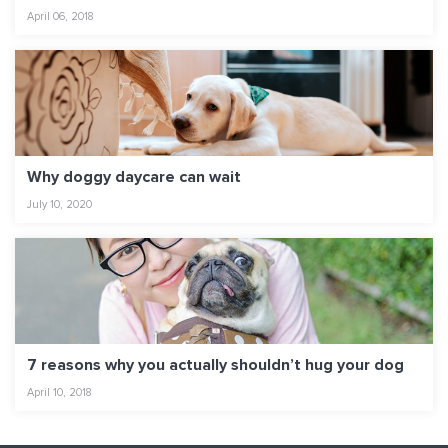
April 06, 2018
Why doggy daycare can wait
July 10, 2020
7 reasons why you actually shouldn’t hug your dog
April 10, 2018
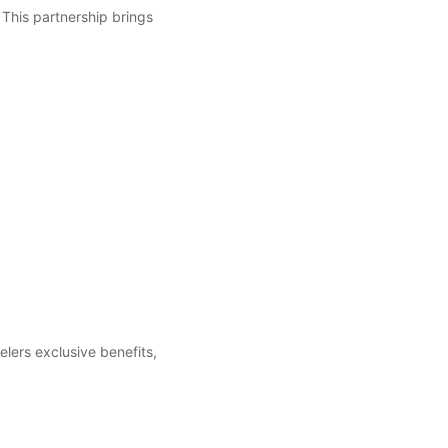
 This partnership brings
elers exclusive benefits,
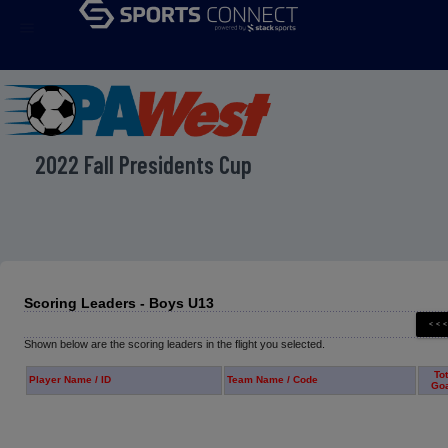
menu
2022 Fall Presidents Cup
Scoring Leaders - Boys U13
Shown below are the scoring leaders in the flight you selected.
Tot
Player Name / ID
Team Name / Code
Go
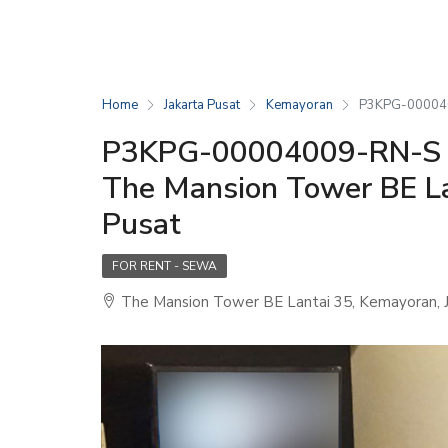
Home
Jakarta Pusat
Kemayoran
P3KPG-0000400
P3KPG-00004009-RN-S (
The Mansion Tower BE La
Pusat
FOR RENT - SEWA
The Mansion Tower BE Lantai 35, Kemayoran, J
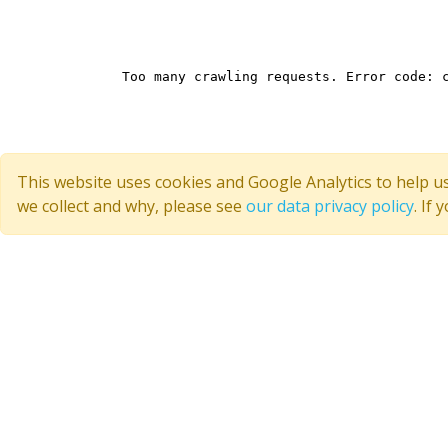
This website uses cookies and Google Analytics to help u
we collect and why, please see
our data privacy policy
. If
Quick Links
Join CoMSES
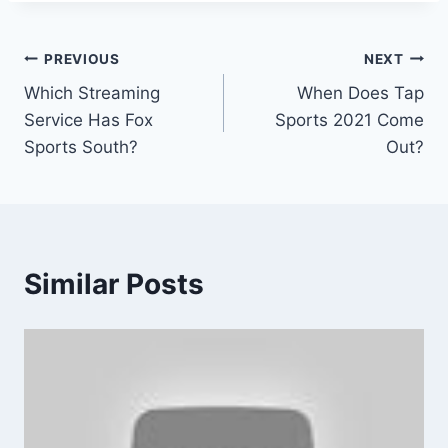
Post
PREVIOUS
NEXT
Which Streaming
When Does Tap
navigation
Service Has Fox
Sports 2021 Come
Sports South?
Out?
Similar Posts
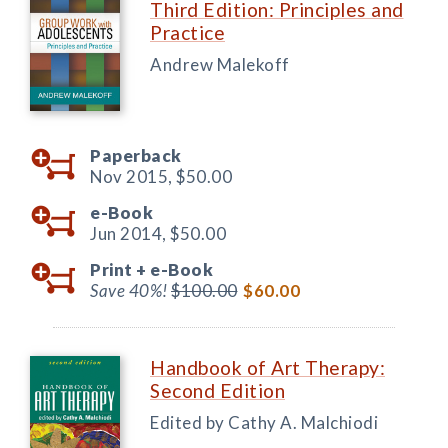
Third Edition: Principles and
Practice
Andrew Malekoff
Paperback
Nov 2015,
$50.00
e-Book
Jun 2014,
$50.00
Print +
e-Book
Save 40%!
$100.00
$60.00
Handbook of Art Therapy:
Second Edition
Edited by Cathy A. Malchiodi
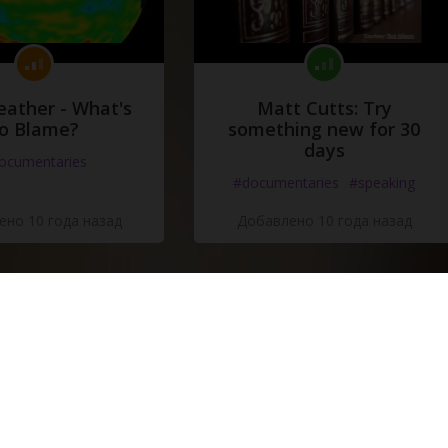
eather - What's
Matt Cutts: Try
o Blame?
something new for 30
days
ocumentaries
#documentaries
#speaking
но 10 года назад
Добавлено 10 года назад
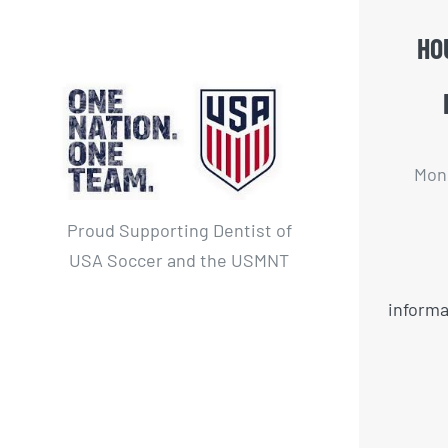
HO
Mon 
Proud Supporting Dentist of
USA Soccer and the USMNT
informa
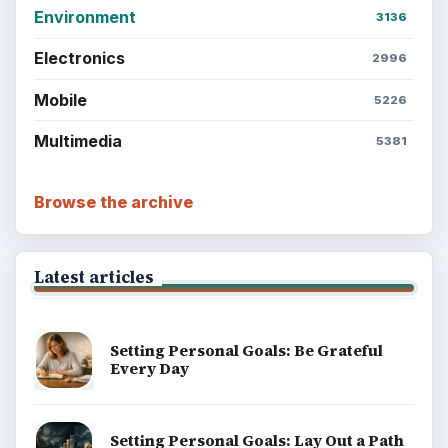
Environment
3136
Electronics
2996
Mobile
5226
Multimedia
5381
Browse the archive
Latest articles
Setting Personal Goals: Be Grateful
Every Day
Setting Personal Goals: Lay Out a Path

⁂

### Task
Pick out each line in the records above that contains the string "Edition", and copy those lines in full.

### Exercise answer
Third Edition: Principles and
Second Edition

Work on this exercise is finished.